Maria Aparecida de Morais Silva
Em 1977, ao prefaciar Elegia para uma re(li)gião, o professor Francisco de Oliveira, em sua arguta análise, utiliza o termo nordesterrados com o intuito de revelar não apenas as circunstâncias históricas, geográficas, políticas e sociais da "região" Nordeste, como também para (re)significar a vida cigana de vaivéns constantes de milhares de pessoas que se deslocam, sobretudo, para a "região" Sudeste do país.
Acompanhando a história do desenvolvimento do capitalismo em São Paulo, observa-se que, desde o final da escravidão, houve a presença de trabalhadores migrantes do Nordeste, chamados nacionais, para diferenciá-los dos estrangeiros --italianos, espanhóis, alemães, japoneses, dentre outros.
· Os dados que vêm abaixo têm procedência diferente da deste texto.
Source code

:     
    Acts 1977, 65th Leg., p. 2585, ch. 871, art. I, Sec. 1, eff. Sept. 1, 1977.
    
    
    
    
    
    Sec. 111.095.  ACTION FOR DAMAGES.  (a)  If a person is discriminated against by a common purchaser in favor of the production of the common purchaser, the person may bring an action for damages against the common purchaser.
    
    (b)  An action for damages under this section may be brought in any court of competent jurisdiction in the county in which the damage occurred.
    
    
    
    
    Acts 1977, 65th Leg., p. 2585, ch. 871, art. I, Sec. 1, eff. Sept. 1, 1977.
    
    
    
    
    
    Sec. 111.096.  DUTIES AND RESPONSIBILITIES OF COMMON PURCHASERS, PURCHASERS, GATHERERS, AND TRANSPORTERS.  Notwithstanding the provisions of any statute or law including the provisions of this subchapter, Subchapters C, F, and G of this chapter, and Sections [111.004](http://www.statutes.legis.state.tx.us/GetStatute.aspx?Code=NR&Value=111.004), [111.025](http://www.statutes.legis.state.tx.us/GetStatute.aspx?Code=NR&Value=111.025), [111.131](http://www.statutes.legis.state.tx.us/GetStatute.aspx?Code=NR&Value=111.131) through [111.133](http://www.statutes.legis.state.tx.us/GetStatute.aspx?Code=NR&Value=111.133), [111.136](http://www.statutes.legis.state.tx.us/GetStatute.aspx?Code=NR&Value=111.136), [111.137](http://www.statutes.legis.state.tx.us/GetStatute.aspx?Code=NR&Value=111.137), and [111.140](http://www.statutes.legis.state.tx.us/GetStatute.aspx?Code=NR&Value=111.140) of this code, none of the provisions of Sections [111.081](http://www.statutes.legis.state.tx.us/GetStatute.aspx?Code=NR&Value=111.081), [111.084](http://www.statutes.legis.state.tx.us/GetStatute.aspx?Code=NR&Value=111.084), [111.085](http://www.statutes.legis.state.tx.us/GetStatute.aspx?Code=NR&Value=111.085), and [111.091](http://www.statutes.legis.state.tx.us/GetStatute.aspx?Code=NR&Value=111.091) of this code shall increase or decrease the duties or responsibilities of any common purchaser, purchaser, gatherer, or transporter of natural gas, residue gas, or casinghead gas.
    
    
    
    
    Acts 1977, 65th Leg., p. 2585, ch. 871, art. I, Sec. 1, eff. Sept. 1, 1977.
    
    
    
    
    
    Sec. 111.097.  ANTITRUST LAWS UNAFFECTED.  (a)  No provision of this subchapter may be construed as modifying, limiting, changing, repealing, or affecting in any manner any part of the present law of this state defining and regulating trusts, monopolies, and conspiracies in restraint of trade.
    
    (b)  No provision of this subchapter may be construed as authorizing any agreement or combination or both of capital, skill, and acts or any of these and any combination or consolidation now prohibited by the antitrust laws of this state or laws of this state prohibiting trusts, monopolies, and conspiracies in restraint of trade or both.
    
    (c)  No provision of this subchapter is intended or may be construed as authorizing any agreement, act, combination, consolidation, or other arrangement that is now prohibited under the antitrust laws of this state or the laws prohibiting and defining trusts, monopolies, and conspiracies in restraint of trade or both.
Enquanto estes últimos eram empregados como colonos nas fazendas cafeeiras, os primeiros desempenhavam as perigosas tarefas de "limpeza" do terreno, isto é, derrubada das matas naturais e matança dos povos indígenas, primeiros habitantes do território paulista.
Assim, se consubstanciou o processo de formação das fazendas cafeeiras nas primeiras décadas do século 20. Na sequência, os nacionais foram contratados como camaradas --trabalhadores avulsos-- que realizavam outros serviços, como roçada de mato, construção de cercas etc.
Com o surgimento das grandes usinas sucroalcooleiras, nos finais de 1950, em virtude do declínio sucessivo das fazendas de café e do colonato, intensifica-se a demanda de força de trabalho, principalmente, para o corte manual da cana de açúcar.
A partir de então, milhares de nordestinos, além dos mineiros do Vale do Jequitinhonha, aportam-se aos canaviais paulistas, na condição de migrantes temporários. Após o final da safra, regressam aos seus lugares de origem, para, no ano seguinte, reiniciarem a mesma caminhada.
Esse vaivém de centenas de milhares de pessoas, durante mais de 60 anos, caracteriza-se pelo processo de migrações permanentemente temporárias. São eternos migrantes, ciganos e desterrados.
Nos últimos anos, em razão da intensificação da mecanização do corte da cana, tem havido mudanças dessas rotas migratórias. Quem não consegue trabalho nas usinas paulistas dirige-se a outros Estados ou à construção civil.
Sem sombra de dúvidas, nos períodos de seca agrava-se a situação econômica, mormente, dos camponeses que ainda possuem pequenos lotes de terra no semiárido nordestino. A saída é um verdadeiro êxodo em busca da sobrevivência. No entanto, não é a natureza a responsável pela partida/fuga, e sim as condições históricas e estruturais dessa "região" pobre que alimenta a riqueza da outra "região". Por mais de um século, os severinos aqui chegam e daqui partem.